Thursday, 12 September 2019

Testing in DevOps

I've just spent the past year embedded in a "devops" team (quotation marks explained later) and I've got a few different points to make, so bear with me, this is going to be a long post. Also a bit of a brain dump so it might not be my best writing ever as I want to write this while its relatively fresh in my head
This post is also going to be a little technical and assume some knowledge of DevOps, if you're new to the phrase, I highly recommend Katrina Clokie's book "A Practical Guide to Testing in DevOps" found here - https://leanpub.com/testingindevops

That word "Devops"

In my experience, there are two different understandings of the word/phrase "devops". Basically it boils down to:
  • "Devops" is not a role, it's a set of practices, which makes it a bit woolly and vague but in general is about bringing two traditionally separate roles together so that a "team" can both deliver (for example) a software application and its hardware but also maintain, operate and support it in production/live/whatever you want to call it. This can be achieved by training the team in operations or by embedding ops engineers.
  • "Devops" is where developers write infrastructure-as-code, typically Ops engineers interested in programming. But sometimes also software programmers interested in getting their hands dirty with more Opsy work. In this definition, you tend to see this become a role called "Devops engineer" and they tend to write re-usable chunks of code that builds infrastructure for software teams to use. For example, creating a generic set of code that provides a MySQL cluster in AWS.

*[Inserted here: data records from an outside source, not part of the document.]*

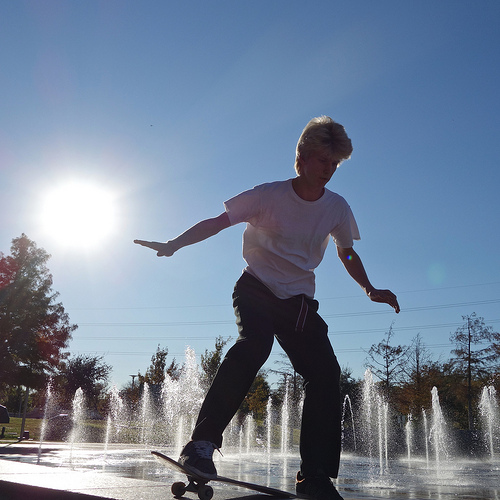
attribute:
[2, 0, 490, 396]
sky — blue , clear 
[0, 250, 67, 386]
leaves — green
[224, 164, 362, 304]
shirt — white, sleeved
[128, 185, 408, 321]
arms — raised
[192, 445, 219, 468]
laces — white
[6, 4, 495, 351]
sky — bright blue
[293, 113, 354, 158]
hair — blonde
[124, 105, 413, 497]
person — blond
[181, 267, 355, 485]
pants — dark-colored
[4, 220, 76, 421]
tree — green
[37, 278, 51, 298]
leaves — red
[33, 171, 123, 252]
sun — bright, shining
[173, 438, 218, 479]
shoe — black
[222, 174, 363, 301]
t-shirt — white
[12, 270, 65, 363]
leaves — green 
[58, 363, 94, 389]
leaves — green 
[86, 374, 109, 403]
leaves — green 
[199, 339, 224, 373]
leaves — green 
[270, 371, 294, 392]
leaves — green 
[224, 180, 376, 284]
shirt — white 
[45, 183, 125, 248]
sun — bright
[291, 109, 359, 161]
hair — blonde 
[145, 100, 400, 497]
man — young 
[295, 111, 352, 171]
hair — blonde 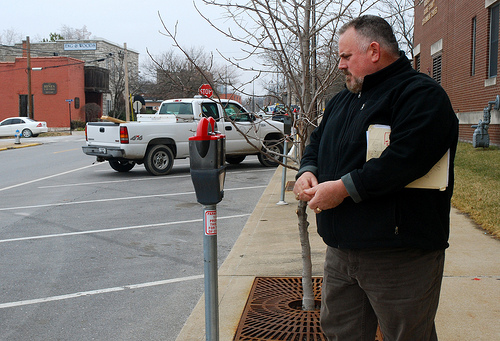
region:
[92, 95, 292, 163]
White pickup truck in parking spot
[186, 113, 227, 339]
Parking meter near street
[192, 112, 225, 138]
Red top of parking meter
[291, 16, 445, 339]
Man in black coat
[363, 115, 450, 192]
Manilla folder under man's arm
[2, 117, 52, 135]
White sedan near brick red building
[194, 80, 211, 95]
Stop sign on street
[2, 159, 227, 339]
White painted lines for parking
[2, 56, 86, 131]
Brick red colored building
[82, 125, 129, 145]
Tailgate of white truck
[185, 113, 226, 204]
a red and black parking meter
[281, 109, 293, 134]
a red and black parking meter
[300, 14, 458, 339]
a man standing on sidewalk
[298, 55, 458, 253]
a black winter coat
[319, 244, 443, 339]
a grey pair of pants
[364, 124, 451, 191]
a manilla file folder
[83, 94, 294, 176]
a parked white pick up truck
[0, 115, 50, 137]
a parked white car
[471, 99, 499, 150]
a grey gas meter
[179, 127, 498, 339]
a paved city sidewalk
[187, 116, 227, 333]
a parking meter on the sidewalk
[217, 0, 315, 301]
a tree with no leaves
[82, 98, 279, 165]
a white pickup truck parked on the street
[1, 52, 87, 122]
a red brick building on the corner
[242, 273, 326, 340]
a metal grate with opening for tree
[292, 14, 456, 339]
a man preparing to put money in parking meter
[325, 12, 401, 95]
a man with a beard and mustache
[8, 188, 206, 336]
white lined parking spaces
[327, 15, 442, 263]
a man holding a folder of papers under arm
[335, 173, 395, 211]
a man wearing black jacket with gray cuffs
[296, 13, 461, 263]
man wearing balck jacket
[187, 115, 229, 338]
silver and red parking meter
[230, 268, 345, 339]
brown grate around tree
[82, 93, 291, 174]
a parked white truck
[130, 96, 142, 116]
back of a stop sign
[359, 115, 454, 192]
vanilla folder under mans arm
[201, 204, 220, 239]
red and white sticker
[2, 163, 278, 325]
white parking lines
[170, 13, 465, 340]
a man getting ready to pay the meter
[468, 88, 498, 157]
a grey electric box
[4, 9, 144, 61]
This is a roof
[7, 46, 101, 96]
This is a roof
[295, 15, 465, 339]
This is a man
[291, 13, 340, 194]
This is a tree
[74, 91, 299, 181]
This is a car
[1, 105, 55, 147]
This is a car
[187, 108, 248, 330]
This is a pole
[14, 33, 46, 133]
This is a pole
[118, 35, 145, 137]
This is a pole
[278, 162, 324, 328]
This is a pole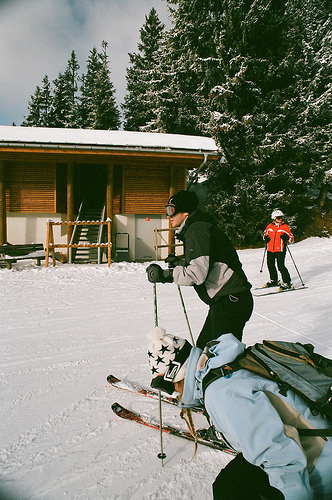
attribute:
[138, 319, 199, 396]
cap — white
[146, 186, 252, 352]
man — gray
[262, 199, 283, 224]
helmet — white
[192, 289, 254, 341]
pants — black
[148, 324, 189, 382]
hat — white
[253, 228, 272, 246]
hand — skier's hand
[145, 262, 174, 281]
glove — black, grey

I highlight this because I've realised people aren't aware that there is this difference and personally I prefer to encourage the former rather than the latter. The latter is a bit like SDETs/Developers in Test where you're creating a whole new communication/distance from the end goal role, writing tests that are broken by the dev team because they have no idea about them. The first definition I like because its about teamwork and delivery, encouraging the team to take a more holistic view of software delivery or rather product delivery as a whole. After all, who cares if your code is shit hot if we've put it on hardware too small to run it?

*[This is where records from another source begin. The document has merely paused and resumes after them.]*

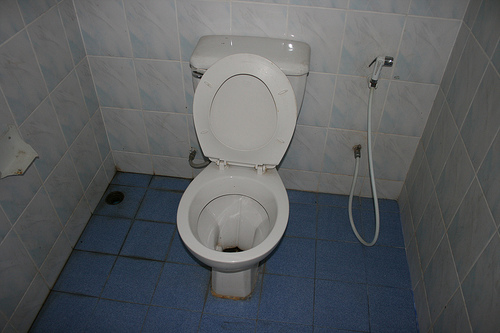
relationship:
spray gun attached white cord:
[367, 55, 395, 90] [347, 85, 382, 247]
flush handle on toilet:
[182, 59, 202, 83] [122, 9, 343, 290]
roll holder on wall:
[9, 119, 76, 191] [409, 95, 466, 225]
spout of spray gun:
[374, 48, 404, 79] [361, 52, 396, 92]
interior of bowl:
[203, 184, 303, 274] [205, 200, 257, 243]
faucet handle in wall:
[368, 56, 395, 89] [360, 36, 417, 203]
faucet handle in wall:
[368, 56, 395, 89] [350, 40, 420, 175]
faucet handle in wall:
[365, 50, 392, 94] [2, 3, 494, 332]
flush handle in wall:
[191, 70, 203, 79] [364, 37, 437, 223]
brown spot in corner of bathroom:
[104, 189, 124, 206] [1, 0, 498, 330]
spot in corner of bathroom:
[103, 188, 125, 206] [50, 30, 342, 330]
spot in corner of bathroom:
[350, 142, 363, 159] [59, 25, 463, 300]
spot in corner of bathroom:
[77, 160, 120, 225] [1, 0, 498, 330]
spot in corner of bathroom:
[206, 224, 247, 305] [22, 11, 471, 296]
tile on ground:
[32, 161, 423, 332] [361, 144, 380, 191]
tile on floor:
[32, 161, 423, 332] [322, 240, 425, 327]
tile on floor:
[313, 279, 368, 330] [322, 240, 425, 327]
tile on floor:
[32, 161, 423, 332] [320, 236, 420, 330]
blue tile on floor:
[313, 237, 367, 289] [287, 193, 387, 330]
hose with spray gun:
[340, 50, 398, 250] [367, 55, 395, 90]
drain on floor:
[99, 188, 128, 208] [308, 239, 417, 331]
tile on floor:
[32, 161, 423, 332] [25, 165, 417, 331]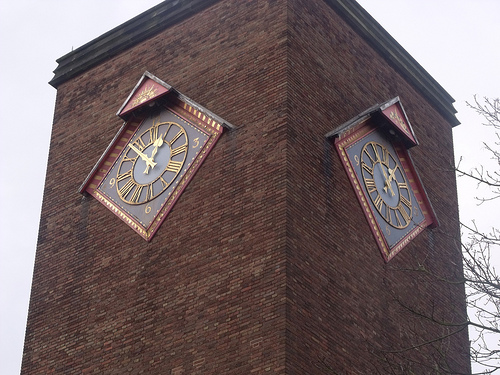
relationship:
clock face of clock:
[95, 105, 211, 230] [52, 73, 241, 250]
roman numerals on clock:
[115, 122, 189, 204] [96, 114, 236, 221]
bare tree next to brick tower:
[377, 94, 500, 375] [18, 0, 472, 372]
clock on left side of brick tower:
[83, 71, 225, 241] [18, 0, 472, 372]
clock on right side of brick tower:
[342, 124, 425, 252] [18, 0, 472, 372]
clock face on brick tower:
[101, 118, 191, 205] [18, 0, 472, 372]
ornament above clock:
[116, 69, 177, 124] [76, 68, 236, 241]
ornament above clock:
[369, 93, 418, 151] [322, 96, 437, 264]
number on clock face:
[141, 201, 156, 219] [95, 110, 194, 210]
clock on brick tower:
[342, 124, 425, 252] [18, 0, 472, 372]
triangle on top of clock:
[114, 68, 178, 120] [78, 95, 234, 242]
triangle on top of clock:
[362, 94, 419, 148] [324, 115, 441, 262]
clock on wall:
[95, 107, 210, 230] [38, 29, 281, 299]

Cloud and infrastructure-as-code

Regardless of those definitions, if you're going to work with cloud-based infrastructure (as opposed to on-premise, where your company owns or rents the physical servers), you're going to be writing infrastructure-as-code. Why? Because in the cloud you are sharing your hardware with other companies and people, which means you have less control over how it operates and this changes the risk profile. The cloud is cheaper than owning the physical servers but this comes at the cost of reliability.
Therefore you may want to automate many aspects of operating your product, such as recoverability and scalability which is where infrastructure-as-code comes in.
There are two main areas that can be expressed in code:

  • Code for provisioning the infrastructure you need e.g. the hardware, the network routing, firewall rules and so on.
  • Code for configuring an individual server, e.g. setting up users and file permissions, installing software, configuring software (such as setting up Java and then setting up a Java based application to run).
Why consider these two separate areas? In my opinion there is so much to consider and think about in both that its worthwhile considering them in their own discussions, even though you will want to develop and test them together.

Testing in DevOps

So what to test? How do you test? What tools do you use? Is there anything to really test?
Hell yes there’s loads to test, you’ve now got code that builds the foundations of your product, and not just that, but its code that defines how your product will scale and recover and also determine its reliability. Suddenly a developer can potentially make a small change and open all of your servers to the public to access.
These are some ideas of what you can test in an Ops world:

  • You can manually run and try out the code as an obvious starting point. Does it build the servers correctly? Can you use the application after destroying it and building it again?
  • Destroying the servers leads to OAT (Operational Acceptance Testing) or general operability. Testing what happens in disaster and failure scenarios. Will your product recover if the servers suddenly disappear and new ones are built? Do you test your backups regularly? This also neatly leads to a ideas such as chaos engineering.
  • The code itself can be sort-of unit tested. For example Ansible has a framework called Molecule which allows you to run your Ansible scripts against a Docker container and assert what state the scripts will leave a server in. There are also more broader integration test tools such as Test Kitchen which have slightly more capabilities.
  • Using tools such as AWS Trusted Advisor or Well-Architected to analyse your infrastructure for common mistakes (such as setting up firewall rules completely open to the public) or under-utilised hardware that could be run more cheaply.
  • Given cloud infrastructure is inherently prone to failure, can you monitor and alert those failures? Do you know if your servers fell over overnight? How many errors are happening in your environments? Usually cloud providers don’t have access to your servers to know what is going on, so you need to setup your own access to software logs (e.g. like Java app errors), have you centralised these logs for easy access?
  • Tools like Sensu allow you write custom automated checks to monitor your servers, this is very useful for more granular checks like specific software health checks (e.g. your server never failed but the software application has crashed, can you tell from your monitoring?). I think there is a lot of value here for testers to help design, write and create new simple but smart checks and improve how observable systems are not just in production but also in all environments!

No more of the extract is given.